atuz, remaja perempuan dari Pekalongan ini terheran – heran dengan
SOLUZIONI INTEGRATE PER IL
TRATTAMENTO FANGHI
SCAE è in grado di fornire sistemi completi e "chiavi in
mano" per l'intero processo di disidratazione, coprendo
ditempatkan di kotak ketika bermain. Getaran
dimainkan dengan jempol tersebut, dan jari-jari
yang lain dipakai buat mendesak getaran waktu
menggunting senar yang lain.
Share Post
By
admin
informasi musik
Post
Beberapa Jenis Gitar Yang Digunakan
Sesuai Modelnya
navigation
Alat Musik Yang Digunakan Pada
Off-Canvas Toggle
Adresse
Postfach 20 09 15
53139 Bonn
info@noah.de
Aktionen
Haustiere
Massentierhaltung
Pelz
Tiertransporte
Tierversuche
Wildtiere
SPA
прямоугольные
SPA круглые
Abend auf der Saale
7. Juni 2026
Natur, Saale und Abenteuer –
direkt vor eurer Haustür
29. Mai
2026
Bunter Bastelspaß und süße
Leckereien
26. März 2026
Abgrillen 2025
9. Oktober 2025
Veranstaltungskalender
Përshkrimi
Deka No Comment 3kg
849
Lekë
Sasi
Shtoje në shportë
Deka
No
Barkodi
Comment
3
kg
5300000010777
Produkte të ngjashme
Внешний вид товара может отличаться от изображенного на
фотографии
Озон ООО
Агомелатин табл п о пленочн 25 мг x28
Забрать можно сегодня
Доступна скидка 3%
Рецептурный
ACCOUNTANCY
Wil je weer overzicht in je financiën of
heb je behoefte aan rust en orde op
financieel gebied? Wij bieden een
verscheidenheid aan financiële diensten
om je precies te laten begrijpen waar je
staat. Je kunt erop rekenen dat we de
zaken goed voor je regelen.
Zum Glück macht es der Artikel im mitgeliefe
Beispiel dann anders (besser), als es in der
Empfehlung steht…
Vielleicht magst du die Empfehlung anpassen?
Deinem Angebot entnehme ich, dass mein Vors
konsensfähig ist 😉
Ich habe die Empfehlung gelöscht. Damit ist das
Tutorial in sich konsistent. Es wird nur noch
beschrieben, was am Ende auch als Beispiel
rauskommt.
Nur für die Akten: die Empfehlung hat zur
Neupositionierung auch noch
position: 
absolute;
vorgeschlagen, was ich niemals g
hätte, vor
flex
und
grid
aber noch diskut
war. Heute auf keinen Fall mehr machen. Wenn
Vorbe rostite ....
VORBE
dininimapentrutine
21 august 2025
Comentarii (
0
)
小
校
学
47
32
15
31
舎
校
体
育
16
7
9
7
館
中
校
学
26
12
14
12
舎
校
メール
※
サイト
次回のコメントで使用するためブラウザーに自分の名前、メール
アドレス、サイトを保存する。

--

Requirement: Please give back the records exactly as written, beginning at the first line and including the line that holds "dimainkan dengan jempol" as the last.

Exercise answer:
atuz, remaja perempuan dari Pekalongan ini terheran – heran dengan
SOLUZIONI INTEGRATE PER IL
TRATTAMENTO FANGHI
SCAE è in grado di fornire sistemi completi e "chiavi in
mano" per l'intero processo di disidratazione, coprendo
ditempatkan di kotak ketika bermain. Getaran
dimainkan dengan jempol tersebut, dan jari-jari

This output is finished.